On October 2, 2011, alpinists Conrad Anker, Jimmy Chin, and Renan Oztruk made the first ascent of India’s Mount Meru central via the Shark’s Fin in a 12-day push. The route was a mind-bending mix of vertical rock climbing, ice climbing, and mountaineering. This was the team’s second attempt (Anker’s third) since a 2008 attempt turned around 150 meters from the summit after a storm depleted their food rations.

Gerlinde Kaltenbrunner ascending K2
Gerlinde Kaltenbrunner ascending K2 D Gottler/EPA / Shutterstock

2011: First Woman to Climb Every 14 8,000-meter Peak Without Supplemental Oxygen

When she summited K2 on August 23, 2011, her sixth attempt at the peak, Austrian alpinist Gerlinde Kaltenbrunner became the first woman to climb all the 8,000-meter peaks without supplemental oxygen. She also did it without porters, an unheard-of accomplishment in a world where hiring extra help to carry your gear to base camp is considered unavoidable.
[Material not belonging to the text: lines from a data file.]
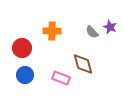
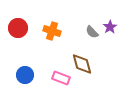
purple star: rotated 16 degrees clockwise
orange cross: rotated 18 degrees clockwise
red circle: moved 4 px left, 20 px up
brown diamond: moved 1 px left
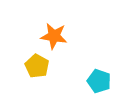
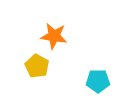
cyan pentagon: moved 1 px left; rotated 20 degrees counterclockwise
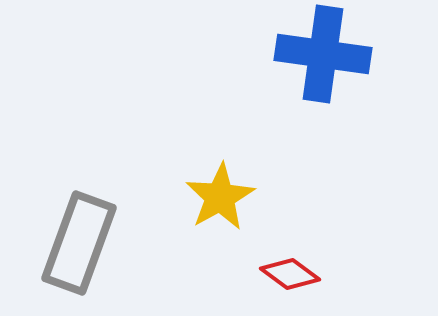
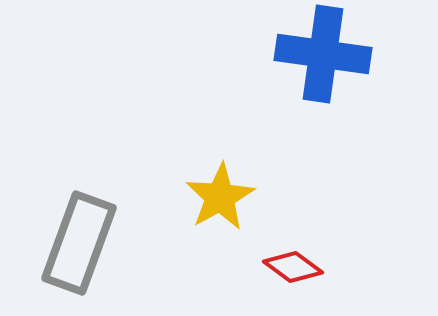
red diamond: moved 3 px right, 7 px up
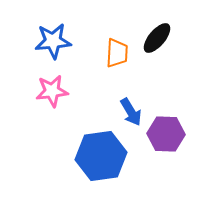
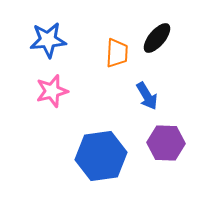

It took her 14 years to climb all 14 peaks.

2012: First Solo Submarine Dive to Deepest Place in Ocean

Filmmaker and explorer James Cameron made history when he descended to the deepest known place in the ocean, an undersea valley known as Challenger Deep in the Pacific Ocean’s Mariana Trench. The 6.8-mile-deep dive happened on March 25, 2012, about 300 miles southwest of Guam. Cameron collected scientific data and specimens. Challenger Deep was first reached in 1960 by Don Walsh, who advised Cameron during his expedition.